WORK REQUIRED:
From the line holding "KHSAA State Track" through the line holding "14.29 | 14.08 | |" below, write out every line exactly; include both of those lines and drop the pictures.
──────
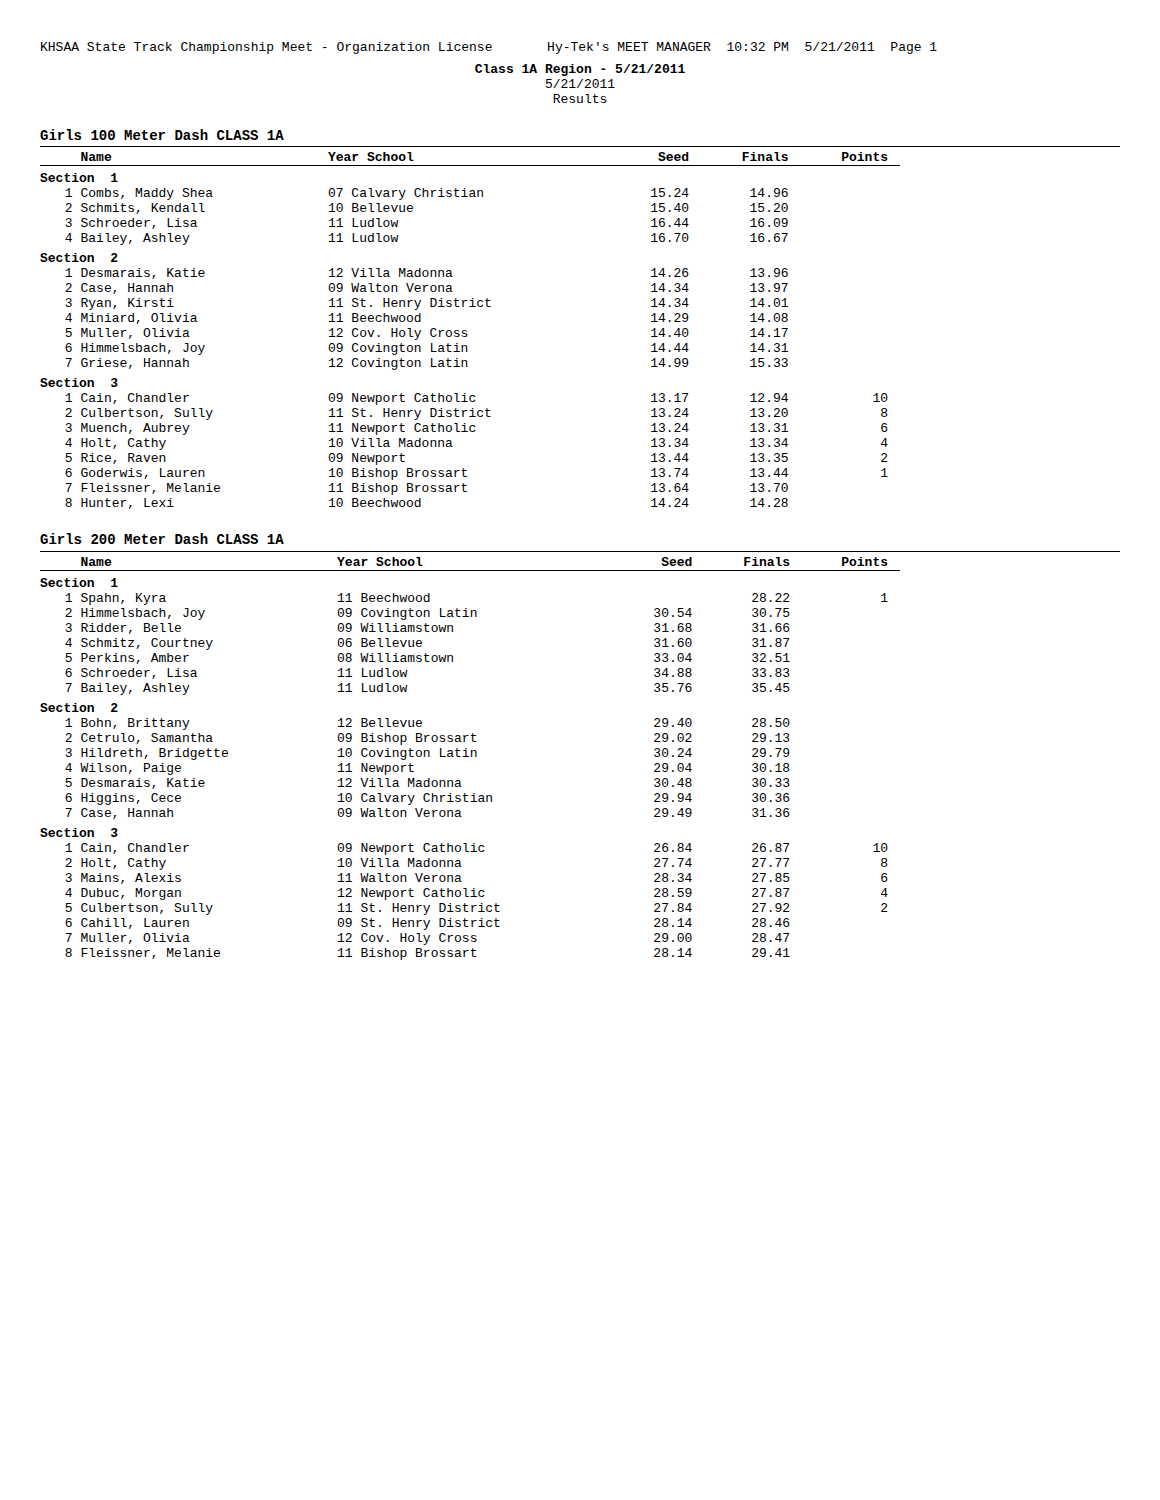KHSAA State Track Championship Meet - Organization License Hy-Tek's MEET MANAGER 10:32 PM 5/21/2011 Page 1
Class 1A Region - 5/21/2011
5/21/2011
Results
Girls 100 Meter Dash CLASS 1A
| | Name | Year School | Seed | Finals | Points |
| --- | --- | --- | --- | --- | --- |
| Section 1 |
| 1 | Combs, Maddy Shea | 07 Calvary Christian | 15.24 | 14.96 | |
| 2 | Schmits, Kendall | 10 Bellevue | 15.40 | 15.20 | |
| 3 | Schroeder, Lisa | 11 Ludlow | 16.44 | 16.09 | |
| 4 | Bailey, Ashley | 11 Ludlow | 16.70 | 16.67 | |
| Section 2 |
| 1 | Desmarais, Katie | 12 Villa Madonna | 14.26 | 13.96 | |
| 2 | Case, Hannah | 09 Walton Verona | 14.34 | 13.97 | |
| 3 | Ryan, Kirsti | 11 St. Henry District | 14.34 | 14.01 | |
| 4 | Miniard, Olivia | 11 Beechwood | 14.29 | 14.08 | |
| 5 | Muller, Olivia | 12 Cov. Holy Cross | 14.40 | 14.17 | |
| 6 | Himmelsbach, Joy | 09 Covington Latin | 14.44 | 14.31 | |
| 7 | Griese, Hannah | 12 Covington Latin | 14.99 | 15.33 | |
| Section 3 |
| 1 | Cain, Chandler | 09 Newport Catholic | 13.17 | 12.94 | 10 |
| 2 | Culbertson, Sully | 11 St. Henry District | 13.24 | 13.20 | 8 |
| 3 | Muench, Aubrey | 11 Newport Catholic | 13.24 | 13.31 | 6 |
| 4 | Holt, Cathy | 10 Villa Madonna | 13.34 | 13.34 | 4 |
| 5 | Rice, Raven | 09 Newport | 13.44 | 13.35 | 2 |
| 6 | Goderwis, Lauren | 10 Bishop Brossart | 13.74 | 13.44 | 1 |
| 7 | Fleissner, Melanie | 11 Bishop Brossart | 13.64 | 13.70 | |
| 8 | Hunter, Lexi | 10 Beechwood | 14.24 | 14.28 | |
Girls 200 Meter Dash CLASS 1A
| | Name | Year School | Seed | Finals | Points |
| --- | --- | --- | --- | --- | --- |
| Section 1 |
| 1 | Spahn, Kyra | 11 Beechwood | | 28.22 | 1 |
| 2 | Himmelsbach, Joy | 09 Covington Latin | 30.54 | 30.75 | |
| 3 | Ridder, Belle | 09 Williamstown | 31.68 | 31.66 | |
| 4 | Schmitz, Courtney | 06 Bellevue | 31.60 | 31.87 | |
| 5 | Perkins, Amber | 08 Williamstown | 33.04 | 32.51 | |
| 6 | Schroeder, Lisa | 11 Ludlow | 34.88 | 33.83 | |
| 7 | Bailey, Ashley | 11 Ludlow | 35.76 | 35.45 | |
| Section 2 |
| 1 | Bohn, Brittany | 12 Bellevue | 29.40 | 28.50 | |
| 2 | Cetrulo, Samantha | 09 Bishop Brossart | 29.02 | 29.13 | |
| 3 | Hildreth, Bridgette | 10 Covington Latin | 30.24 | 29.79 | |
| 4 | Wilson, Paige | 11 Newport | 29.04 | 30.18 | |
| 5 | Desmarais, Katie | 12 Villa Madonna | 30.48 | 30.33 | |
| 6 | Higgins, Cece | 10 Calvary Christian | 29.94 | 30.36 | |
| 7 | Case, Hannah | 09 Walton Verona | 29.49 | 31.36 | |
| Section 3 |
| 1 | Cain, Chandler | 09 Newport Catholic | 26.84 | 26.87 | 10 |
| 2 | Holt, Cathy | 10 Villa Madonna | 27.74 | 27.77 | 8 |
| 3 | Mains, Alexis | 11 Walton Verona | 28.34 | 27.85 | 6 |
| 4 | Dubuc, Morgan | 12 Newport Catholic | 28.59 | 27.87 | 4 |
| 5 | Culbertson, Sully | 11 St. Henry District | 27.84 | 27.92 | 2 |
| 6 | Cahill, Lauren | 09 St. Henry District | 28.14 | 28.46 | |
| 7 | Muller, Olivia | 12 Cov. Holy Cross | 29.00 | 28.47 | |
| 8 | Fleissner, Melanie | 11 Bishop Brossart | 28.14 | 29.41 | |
──────
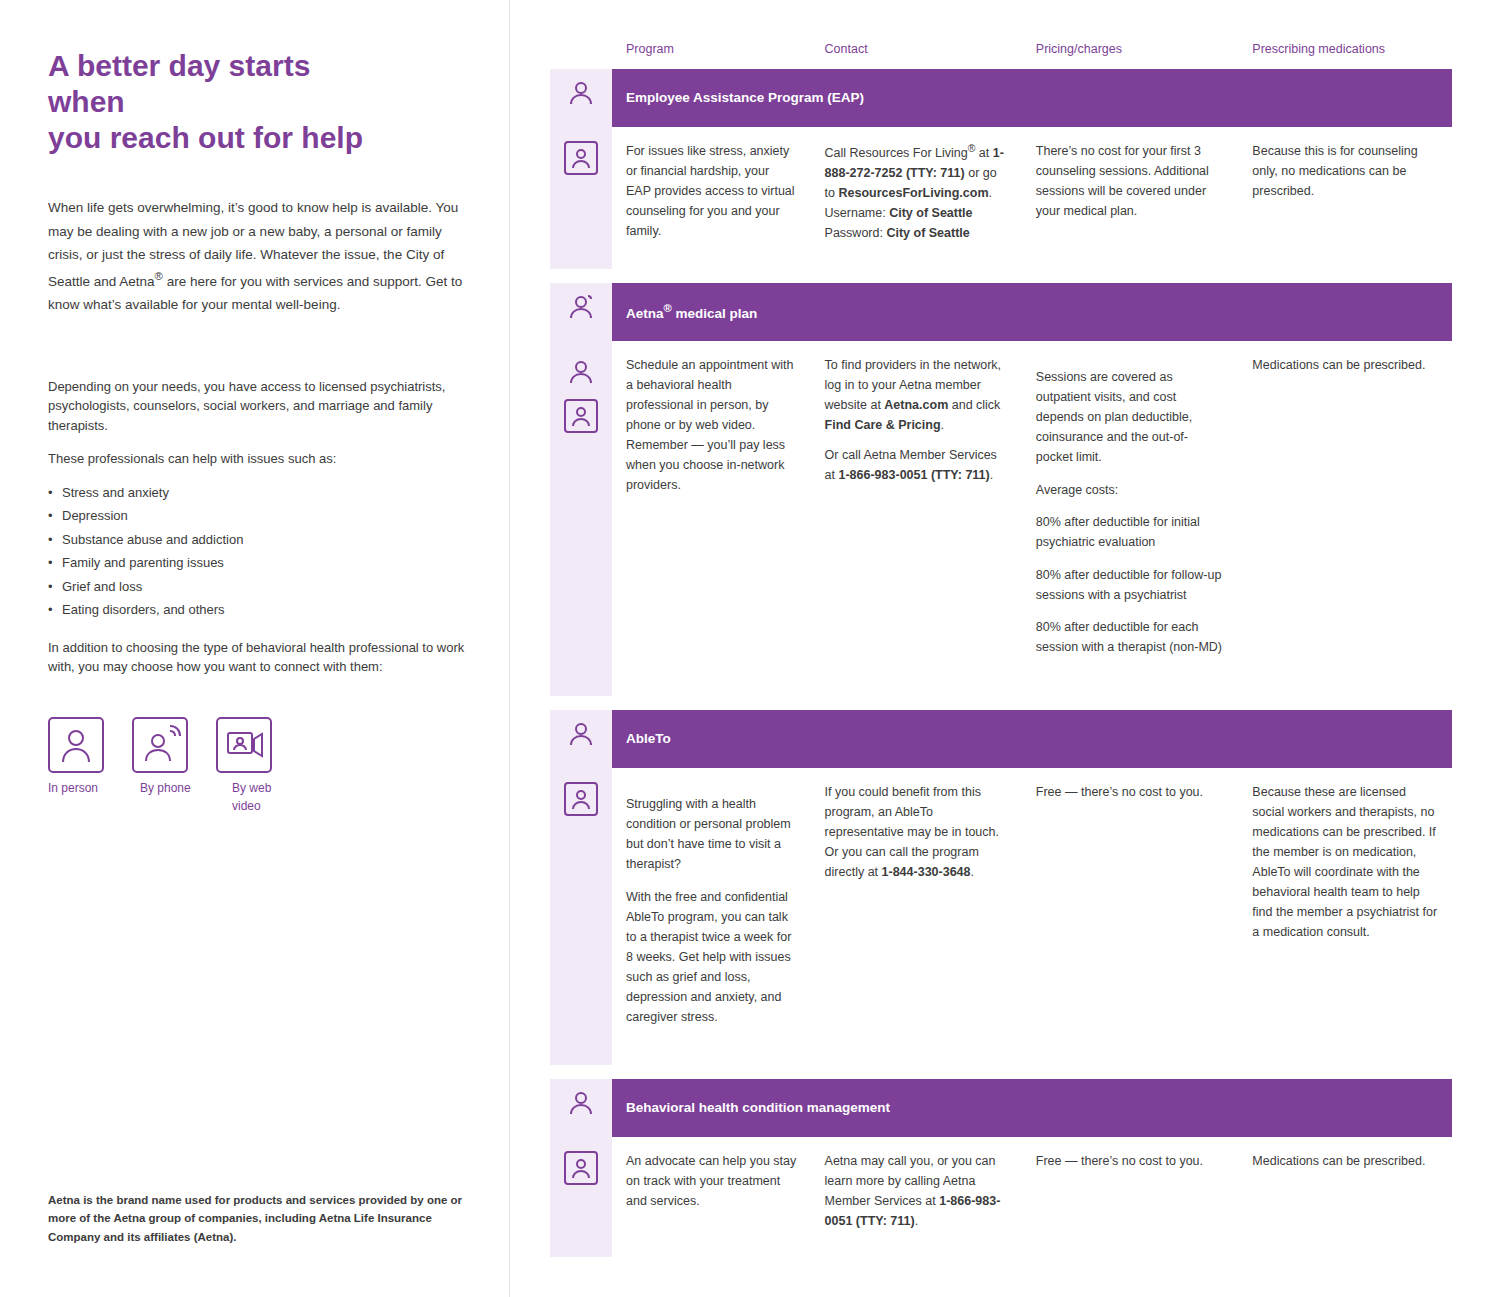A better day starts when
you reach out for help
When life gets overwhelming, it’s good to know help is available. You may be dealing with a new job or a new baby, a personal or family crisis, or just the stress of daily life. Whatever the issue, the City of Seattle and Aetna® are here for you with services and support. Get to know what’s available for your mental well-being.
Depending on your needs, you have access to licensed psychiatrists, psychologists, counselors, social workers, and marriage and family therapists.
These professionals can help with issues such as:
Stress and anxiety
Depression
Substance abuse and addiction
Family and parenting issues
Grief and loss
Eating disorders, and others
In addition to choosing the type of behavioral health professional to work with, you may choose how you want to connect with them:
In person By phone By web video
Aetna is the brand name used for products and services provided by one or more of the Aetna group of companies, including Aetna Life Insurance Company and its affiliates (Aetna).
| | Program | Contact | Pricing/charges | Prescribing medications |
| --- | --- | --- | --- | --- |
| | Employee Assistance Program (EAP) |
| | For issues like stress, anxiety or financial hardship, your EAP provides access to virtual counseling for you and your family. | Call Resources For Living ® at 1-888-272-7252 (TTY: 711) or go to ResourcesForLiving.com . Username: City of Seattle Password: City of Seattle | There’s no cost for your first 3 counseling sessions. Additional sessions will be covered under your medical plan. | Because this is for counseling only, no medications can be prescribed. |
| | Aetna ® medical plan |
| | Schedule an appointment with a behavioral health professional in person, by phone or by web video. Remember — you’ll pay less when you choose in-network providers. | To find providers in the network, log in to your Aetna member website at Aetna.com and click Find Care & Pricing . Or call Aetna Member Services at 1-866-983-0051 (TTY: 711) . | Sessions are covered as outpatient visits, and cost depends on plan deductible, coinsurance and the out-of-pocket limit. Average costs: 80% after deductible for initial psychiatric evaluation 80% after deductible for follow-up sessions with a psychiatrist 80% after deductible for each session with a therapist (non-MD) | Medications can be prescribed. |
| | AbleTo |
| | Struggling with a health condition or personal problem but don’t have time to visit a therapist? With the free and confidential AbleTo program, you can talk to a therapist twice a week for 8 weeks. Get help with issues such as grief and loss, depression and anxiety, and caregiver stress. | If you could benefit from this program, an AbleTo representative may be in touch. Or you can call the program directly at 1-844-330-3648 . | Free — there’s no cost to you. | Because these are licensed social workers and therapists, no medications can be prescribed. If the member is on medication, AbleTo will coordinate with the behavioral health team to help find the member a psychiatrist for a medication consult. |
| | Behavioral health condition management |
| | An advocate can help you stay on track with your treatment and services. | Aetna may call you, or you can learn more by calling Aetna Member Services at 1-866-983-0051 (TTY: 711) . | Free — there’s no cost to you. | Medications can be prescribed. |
──────
OUTPUT FOR THIS TASK:
KHSAA State Track Championship Meet - Organization License Hy-Tek's MEET MANAGER 10:32 PM 5/21/2011 Page 1
Class 1A Region - 5/21/2011
5/21/2011
Results
Girls 100 Meter Dash CLASS 1A
| | Name | Year School | Seed | Finals | Points |
| --- | --- | --- | --- | --- | --- |
| Section 1 |
| 1 | Combs, Maddy Shea | 07 Calvary Christian | 15.24 | 14.96 | |
| 2 | Schmits, Kendall | 10 Bellevue | 15.40 | 15.20 | |
| 3 | Schroeder, Lisa | 11 Ludlow | 16.44 | 16.09 | |
| 4 | Bailey, Ashley | 11 Ludlow | 16.70 | 16.67 | |
| Section 2 |
| 1 | Desmarais, Katie | 12 Villa Madonna | 14.26 | 13.96 | |
| 2 | Case, Hannah | 09 Walton Verona | 14.34 | 13.97 | |
| 3 | Ryan, Kirsti | 11 St. Henry District | 14.34 | 14.01 | |
| 4 | Miniard, Olivia | 11 Beechwood | 14.29 | 14.08 | |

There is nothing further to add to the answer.